I've been running experiments on MTL over the last week, and I'm seeing some strange results. I ran similar experiments on MTL last summer and was able to obtain consistent performance measurements for operations on four concurrent data structures. This time, taking performance measurements on six concurrent data structures, I'm not having much luck obtaining good results (i.e., small standard deviation, few anomalies). I'm starting to wonder if something is happening systemically.
My experiments were split up into batch jobs by the fixed number of cores the algorithms could each run on (i.e., a 1-core job, a 4-core job, 8, 12, ..., a 32-core job). I've run my entire experimental suite three times. The first time, the performance of each algorithm was good, scaling well except at 20, 24 and 32 cores, where it plummeted to around the level of single-core performance (see Figure 1 through Figure 3).
The second time, algorithms scaled well except at 16, 28 and 32 cores, where performance again plummeted to around single-core performance (see Figure 4).
Since the performance of the algorithms dropped to this uniformly poor level, the standard deviation of the runs associated with those "bad" data points was very small, so it gave me little numeric information to indicate which data were reliable. I attempted to address this by splitting the repeated trials for each experiment into two groups, that were run at different times (so that one of them being affected by this strange problem would be more likely to skew the standard deviation). I also split up the jobs (which were originally about 4 hours each) into many smaller jobs (each less than 1 minute), and re-submitted. This resulted in some well behaved data (see Figure 5), and many graphs displaying inconsistent data (see Figure 6).

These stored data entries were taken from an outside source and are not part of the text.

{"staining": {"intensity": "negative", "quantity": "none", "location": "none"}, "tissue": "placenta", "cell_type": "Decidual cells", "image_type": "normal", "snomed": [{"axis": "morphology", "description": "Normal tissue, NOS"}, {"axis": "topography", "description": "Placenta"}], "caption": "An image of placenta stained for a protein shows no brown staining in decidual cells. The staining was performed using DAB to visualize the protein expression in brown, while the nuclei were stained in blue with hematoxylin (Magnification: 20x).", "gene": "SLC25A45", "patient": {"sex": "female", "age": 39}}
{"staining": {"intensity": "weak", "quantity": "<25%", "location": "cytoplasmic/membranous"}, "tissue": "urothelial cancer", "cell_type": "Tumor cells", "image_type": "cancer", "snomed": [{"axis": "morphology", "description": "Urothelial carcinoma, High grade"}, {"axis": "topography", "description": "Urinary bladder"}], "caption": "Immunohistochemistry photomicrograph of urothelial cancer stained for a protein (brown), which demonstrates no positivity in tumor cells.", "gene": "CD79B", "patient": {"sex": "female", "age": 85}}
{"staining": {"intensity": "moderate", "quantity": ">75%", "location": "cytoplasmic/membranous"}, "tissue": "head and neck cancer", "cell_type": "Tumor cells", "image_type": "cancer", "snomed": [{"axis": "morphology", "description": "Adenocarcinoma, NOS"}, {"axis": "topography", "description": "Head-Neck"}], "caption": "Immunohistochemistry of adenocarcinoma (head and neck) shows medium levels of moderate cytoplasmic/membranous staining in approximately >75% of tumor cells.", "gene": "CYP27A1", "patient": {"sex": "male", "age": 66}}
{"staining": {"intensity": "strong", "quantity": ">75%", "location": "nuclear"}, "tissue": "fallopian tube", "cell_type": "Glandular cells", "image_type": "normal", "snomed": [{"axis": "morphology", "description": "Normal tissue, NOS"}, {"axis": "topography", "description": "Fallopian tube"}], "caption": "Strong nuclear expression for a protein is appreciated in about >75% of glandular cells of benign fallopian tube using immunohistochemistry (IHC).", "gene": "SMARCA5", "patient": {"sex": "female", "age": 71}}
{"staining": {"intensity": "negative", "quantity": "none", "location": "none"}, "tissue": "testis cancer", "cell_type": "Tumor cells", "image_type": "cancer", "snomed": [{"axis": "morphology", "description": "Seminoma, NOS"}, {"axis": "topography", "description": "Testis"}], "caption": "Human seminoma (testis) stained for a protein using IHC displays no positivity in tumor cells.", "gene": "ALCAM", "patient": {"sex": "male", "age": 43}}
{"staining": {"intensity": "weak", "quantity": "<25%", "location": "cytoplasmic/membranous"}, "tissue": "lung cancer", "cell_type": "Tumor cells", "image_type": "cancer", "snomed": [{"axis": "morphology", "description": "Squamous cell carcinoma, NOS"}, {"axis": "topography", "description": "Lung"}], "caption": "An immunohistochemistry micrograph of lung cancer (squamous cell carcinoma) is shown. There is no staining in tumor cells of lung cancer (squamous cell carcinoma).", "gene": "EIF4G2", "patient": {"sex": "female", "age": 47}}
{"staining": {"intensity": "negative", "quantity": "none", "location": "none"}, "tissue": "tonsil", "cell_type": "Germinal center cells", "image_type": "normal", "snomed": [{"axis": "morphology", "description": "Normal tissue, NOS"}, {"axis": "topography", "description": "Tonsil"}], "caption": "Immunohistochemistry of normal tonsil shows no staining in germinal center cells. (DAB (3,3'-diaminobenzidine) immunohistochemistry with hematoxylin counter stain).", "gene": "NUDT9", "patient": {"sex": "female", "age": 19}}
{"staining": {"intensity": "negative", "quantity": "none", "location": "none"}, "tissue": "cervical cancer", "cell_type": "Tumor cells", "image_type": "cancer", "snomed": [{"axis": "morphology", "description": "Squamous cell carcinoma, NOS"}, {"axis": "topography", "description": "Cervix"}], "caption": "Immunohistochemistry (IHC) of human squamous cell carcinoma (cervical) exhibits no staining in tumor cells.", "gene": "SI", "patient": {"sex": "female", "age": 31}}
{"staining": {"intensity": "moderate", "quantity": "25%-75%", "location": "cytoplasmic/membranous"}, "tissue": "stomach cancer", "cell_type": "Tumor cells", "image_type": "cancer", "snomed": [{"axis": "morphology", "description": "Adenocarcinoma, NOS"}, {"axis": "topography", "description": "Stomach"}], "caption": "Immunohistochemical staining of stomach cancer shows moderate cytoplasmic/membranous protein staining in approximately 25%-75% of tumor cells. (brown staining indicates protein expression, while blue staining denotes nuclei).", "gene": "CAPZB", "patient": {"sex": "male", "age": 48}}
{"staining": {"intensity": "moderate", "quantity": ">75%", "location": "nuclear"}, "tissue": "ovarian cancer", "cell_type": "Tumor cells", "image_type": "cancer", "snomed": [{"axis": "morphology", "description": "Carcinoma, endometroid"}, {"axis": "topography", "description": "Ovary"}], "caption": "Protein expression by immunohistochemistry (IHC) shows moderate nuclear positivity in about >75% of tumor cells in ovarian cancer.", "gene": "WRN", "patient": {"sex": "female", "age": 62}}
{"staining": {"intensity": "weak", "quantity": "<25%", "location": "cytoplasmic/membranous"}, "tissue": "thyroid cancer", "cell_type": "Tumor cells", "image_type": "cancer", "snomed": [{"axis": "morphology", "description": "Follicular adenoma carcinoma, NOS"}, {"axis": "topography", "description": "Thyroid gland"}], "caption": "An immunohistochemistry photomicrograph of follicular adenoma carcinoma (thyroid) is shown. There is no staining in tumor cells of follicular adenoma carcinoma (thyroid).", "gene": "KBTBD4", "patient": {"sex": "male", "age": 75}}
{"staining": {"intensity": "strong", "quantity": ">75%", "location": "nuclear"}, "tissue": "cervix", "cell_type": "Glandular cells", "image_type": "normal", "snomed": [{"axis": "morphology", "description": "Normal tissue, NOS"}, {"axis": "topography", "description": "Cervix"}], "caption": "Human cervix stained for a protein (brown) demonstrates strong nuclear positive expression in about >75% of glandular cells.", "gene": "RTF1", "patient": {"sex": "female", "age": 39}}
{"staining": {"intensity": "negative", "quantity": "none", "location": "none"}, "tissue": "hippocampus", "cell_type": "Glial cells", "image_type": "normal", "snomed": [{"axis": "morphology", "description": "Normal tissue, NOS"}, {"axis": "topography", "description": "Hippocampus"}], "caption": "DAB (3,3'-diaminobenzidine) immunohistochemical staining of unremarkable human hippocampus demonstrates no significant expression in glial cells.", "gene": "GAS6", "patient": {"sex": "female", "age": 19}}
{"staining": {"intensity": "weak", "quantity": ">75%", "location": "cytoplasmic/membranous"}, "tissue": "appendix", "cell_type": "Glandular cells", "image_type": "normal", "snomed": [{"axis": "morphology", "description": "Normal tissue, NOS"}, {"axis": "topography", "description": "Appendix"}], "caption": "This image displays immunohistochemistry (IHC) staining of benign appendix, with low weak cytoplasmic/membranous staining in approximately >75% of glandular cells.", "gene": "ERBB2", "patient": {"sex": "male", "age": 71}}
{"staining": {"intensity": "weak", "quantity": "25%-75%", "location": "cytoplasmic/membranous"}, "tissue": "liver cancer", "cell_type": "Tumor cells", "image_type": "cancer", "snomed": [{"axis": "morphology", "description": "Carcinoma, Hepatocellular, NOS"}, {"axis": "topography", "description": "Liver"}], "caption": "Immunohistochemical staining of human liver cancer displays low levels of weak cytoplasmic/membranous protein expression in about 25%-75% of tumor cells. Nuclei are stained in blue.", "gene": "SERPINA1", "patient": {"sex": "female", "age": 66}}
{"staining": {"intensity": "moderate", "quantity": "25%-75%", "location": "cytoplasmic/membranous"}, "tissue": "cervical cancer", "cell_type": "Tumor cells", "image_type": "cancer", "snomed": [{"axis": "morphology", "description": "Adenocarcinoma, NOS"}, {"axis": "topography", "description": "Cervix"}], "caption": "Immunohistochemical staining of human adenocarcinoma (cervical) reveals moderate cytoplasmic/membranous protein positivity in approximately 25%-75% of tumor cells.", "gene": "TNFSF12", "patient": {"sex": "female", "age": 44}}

For reference, when I run the same experimental suite on a 16-core Sun machine, and on a 4-core Intel Q9450, I get very consistent performance (albeit with a different ranking of algorithms on the Sun machine).
Any thoughts? Thank you for your time and attention.
Figure 1: Part of experimental suite 1, showing anomaly at 20 cores.
Figure 2: Part of experimental suite 1, showing anomaly at 24 cores.
Figure 3: Part of experimental suite 1, showing anomaly at 32 cores.
Figure 4: Part of experimental suite 2, showing anomalies at 16, 28 and 32 cores.
Figure 5: Part of experimental suite 3, showing good results.
Figure 6: Part of experimental suite 3, showing inconsistent results.